= YOUR INSTRUCTIONS =
Leaving out the pictures, retype the lines from the beginning of the listing through the line containing "участие в одном".

= RECORDED INFORMATION =
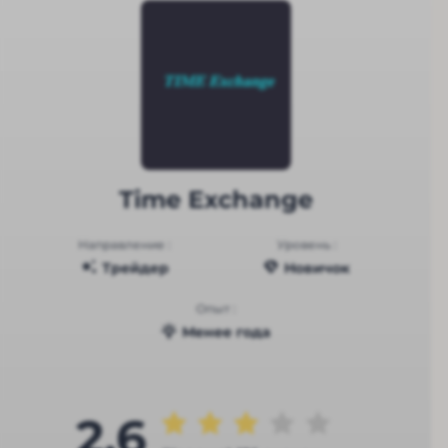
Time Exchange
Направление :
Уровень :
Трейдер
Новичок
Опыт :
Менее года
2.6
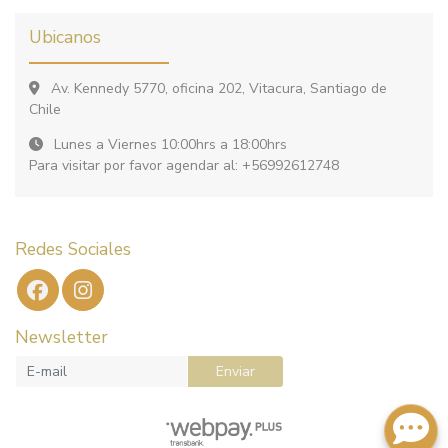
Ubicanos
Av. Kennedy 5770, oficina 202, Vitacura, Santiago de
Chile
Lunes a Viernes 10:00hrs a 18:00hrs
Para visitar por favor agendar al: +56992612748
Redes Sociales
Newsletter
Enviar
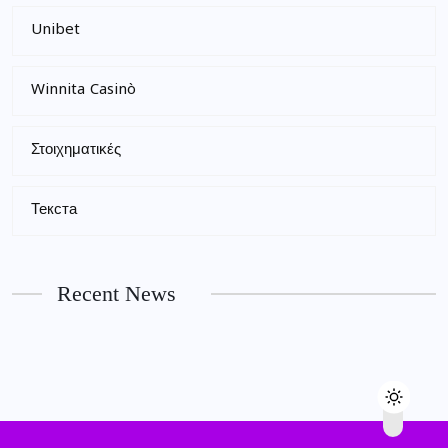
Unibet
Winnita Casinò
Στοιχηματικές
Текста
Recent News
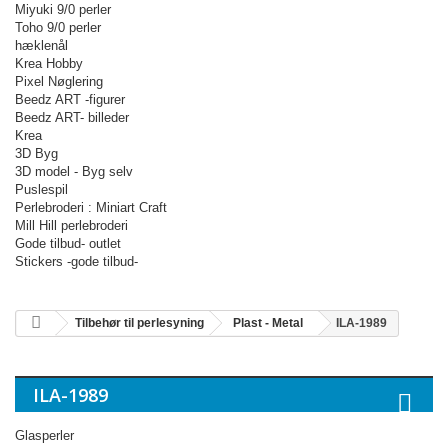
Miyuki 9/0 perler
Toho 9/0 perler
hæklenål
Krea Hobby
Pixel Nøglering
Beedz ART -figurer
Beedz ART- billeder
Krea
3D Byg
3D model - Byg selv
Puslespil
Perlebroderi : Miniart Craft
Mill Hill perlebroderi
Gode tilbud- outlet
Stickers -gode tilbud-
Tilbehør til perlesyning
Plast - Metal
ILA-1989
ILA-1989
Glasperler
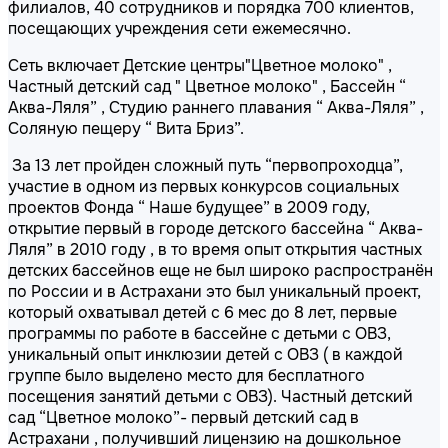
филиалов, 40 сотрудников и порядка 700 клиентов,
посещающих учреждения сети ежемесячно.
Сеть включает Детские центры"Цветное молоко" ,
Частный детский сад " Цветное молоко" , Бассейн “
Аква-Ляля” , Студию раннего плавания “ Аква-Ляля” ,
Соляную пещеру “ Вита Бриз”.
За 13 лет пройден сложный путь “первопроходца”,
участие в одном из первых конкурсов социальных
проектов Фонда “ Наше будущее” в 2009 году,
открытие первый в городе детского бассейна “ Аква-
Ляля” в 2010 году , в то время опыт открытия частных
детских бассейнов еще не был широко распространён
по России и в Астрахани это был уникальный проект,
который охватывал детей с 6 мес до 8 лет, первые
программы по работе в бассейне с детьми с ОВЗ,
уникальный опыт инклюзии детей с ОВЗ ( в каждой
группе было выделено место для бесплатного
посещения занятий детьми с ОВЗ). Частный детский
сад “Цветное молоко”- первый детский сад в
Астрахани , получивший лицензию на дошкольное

= FINISHED EXERCISE =
Time Exchange
Направление :
Уровень :
Трейдер
Новичок
Опыт :
Менее года
2.6
Ubicanos
Av. Kennedy 5770, oficina 202, Vitacura, Santiago de
Chile
Lunes a Viernes 10:00hrs a 18:00hrs
Para visitar por favor agendar al: +56992612748
Redes Sociales
Newsletter
Enviar
Unibet
Winnita Casinò
Στοιχηματικές
Текста
Recent News
Miyuki 9/0 perler
Toho 9/0 perler
hæklenål
Krea Hobby
Pixel Nøglering
Beedz ART -figurer
Beedz ART- billeder
Krea
3D Byg
3D model - Byg selv
Puslespil
Perlebroderi : Miniart Craft
Mill Hill perlebroderi
Gode tilbud- outlet
Stickers -gode tilbud-
Tilbehør til perlesyning
Plast - Metal
ILA-1989
ILA-1989
Glasperler
филиалов, 40 сотрудников и порядка 700 клиентов,
посещающих учреждения сети ежемесячно.
Сеть включает Детские центры"Цветное молоко" ,
Частный детский сад " Цветное молоко" , Бассейн “
Аква-Ляля” , Студию раннего плавания “ Аква-Ляля” ,
Соляную пещеру “ Вита Бриз”.
За 13 лет пройден сложный путь “первопроходца”,
участие в одном из первых конкурсов социальных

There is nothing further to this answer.